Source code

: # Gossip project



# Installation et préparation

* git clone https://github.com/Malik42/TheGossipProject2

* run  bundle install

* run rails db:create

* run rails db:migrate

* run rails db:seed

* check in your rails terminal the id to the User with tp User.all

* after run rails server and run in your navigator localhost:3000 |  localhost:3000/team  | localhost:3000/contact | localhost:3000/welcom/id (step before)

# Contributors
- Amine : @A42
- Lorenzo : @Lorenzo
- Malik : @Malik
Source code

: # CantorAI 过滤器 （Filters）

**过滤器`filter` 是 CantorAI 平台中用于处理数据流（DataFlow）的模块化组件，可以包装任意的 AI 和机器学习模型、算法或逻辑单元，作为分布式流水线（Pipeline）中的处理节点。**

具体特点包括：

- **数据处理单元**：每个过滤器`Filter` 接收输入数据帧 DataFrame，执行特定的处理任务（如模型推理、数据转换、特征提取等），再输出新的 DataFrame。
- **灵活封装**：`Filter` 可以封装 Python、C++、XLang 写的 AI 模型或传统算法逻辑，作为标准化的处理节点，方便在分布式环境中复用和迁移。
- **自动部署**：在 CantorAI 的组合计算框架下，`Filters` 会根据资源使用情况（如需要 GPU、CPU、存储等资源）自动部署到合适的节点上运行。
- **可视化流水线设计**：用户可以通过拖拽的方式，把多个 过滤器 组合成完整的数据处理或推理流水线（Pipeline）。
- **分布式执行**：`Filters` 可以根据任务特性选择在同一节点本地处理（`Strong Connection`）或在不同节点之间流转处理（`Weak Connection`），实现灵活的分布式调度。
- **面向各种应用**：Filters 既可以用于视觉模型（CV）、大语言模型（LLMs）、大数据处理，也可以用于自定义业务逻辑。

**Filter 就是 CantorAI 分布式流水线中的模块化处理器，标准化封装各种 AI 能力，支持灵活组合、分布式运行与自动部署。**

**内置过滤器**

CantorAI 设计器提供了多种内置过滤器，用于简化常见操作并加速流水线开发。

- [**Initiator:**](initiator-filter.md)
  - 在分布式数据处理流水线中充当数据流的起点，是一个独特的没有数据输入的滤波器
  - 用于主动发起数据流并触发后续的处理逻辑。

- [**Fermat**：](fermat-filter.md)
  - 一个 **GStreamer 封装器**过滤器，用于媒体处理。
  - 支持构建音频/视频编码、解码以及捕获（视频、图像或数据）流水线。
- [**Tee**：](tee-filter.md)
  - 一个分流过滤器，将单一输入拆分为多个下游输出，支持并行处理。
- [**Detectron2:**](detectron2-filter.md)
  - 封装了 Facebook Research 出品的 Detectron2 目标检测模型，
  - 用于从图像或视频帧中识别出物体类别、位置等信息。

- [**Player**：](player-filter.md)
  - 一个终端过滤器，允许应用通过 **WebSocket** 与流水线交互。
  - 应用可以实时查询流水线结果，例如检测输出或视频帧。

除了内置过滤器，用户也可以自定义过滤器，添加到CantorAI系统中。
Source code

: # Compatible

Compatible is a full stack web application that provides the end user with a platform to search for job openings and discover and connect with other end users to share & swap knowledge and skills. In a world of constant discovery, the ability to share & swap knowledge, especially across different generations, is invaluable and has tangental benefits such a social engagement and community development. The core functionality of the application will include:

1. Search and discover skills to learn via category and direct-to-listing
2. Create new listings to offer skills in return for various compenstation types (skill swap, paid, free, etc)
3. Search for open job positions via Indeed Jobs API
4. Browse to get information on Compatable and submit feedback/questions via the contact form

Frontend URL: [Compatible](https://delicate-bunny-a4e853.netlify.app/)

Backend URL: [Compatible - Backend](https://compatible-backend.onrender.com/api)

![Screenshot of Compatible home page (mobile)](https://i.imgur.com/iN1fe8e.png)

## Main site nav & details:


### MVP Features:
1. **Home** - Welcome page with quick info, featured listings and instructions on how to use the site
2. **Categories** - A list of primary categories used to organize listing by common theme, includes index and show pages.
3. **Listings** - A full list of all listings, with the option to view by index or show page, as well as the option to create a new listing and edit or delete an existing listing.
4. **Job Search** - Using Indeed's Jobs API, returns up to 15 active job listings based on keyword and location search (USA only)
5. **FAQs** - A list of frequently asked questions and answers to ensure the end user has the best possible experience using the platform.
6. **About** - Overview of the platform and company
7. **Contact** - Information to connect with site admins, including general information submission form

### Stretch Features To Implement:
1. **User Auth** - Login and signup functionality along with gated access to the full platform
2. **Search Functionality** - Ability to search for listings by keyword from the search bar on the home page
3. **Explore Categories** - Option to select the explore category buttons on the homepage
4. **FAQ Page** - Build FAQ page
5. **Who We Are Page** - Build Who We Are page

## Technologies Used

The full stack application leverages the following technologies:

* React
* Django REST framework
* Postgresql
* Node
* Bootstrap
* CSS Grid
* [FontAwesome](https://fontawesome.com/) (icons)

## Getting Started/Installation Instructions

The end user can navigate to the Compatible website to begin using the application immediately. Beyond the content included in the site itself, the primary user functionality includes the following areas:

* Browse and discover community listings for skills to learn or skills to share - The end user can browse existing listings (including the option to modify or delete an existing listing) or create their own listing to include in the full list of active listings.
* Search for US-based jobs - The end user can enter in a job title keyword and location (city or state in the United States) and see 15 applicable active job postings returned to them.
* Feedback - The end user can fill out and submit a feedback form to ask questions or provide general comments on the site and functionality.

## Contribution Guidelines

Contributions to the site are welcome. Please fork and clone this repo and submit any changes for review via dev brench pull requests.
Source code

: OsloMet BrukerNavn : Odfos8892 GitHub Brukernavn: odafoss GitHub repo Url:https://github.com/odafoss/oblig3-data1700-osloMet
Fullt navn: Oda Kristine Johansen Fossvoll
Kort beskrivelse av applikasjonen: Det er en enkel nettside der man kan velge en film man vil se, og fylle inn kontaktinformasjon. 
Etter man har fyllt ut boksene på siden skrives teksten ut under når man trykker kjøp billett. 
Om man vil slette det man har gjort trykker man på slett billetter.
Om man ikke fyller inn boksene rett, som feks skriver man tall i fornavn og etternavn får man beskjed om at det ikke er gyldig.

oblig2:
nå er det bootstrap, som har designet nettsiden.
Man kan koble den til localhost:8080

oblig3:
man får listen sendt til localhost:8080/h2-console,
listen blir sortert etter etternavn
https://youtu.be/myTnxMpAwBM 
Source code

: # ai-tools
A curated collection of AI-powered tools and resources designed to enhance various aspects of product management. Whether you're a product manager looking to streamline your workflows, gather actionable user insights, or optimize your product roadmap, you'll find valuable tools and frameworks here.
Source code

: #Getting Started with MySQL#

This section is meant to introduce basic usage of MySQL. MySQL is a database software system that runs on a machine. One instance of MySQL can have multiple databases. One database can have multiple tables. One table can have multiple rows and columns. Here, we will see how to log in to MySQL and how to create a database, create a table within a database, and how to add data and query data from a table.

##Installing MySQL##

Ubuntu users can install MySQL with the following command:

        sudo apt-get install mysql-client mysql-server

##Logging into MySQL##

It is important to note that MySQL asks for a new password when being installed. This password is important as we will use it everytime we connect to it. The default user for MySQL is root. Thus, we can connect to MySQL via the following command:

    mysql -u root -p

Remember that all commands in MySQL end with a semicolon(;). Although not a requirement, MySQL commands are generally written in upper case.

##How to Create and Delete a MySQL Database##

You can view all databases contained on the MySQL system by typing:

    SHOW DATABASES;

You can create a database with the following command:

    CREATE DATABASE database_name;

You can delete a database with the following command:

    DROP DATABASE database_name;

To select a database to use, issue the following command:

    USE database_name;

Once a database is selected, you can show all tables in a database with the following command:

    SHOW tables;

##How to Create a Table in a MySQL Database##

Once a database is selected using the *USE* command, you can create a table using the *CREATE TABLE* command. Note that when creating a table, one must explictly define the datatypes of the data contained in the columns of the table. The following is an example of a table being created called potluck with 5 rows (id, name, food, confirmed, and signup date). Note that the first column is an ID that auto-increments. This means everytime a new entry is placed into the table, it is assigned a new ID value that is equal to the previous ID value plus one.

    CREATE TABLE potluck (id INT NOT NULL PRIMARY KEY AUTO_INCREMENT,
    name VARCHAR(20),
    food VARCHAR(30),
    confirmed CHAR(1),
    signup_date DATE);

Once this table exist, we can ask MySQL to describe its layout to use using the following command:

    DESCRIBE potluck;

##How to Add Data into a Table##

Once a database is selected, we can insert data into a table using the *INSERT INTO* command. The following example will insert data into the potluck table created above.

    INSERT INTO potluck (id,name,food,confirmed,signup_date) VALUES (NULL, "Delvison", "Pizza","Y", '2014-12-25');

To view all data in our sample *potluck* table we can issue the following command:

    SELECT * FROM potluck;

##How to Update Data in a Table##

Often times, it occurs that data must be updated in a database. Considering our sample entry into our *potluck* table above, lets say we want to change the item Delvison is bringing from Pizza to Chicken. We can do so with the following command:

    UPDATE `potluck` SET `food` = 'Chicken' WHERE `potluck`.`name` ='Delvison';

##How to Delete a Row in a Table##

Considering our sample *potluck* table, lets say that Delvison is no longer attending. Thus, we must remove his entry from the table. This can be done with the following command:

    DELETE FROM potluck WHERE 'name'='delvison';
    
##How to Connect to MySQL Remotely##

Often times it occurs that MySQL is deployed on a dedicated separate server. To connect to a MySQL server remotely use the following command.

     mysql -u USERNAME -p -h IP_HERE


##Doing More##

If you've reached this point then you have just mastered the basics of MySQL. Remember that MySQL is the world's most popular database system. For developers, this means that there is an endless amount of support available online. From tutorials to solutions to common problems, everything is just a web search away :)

::::::::::

### Exercise
Copy the rows above word for word, starting at their first line and ending at the line containing "run rails db:seed", with both of those lines included.

### Response below
Source code

: # Gossip project



# Installation et préparation

* git clone https://github.com/Malik42/TheGossipProject2

* run  bundle install

* run rails db:create

* run rails db:migrate

* run rails db:seed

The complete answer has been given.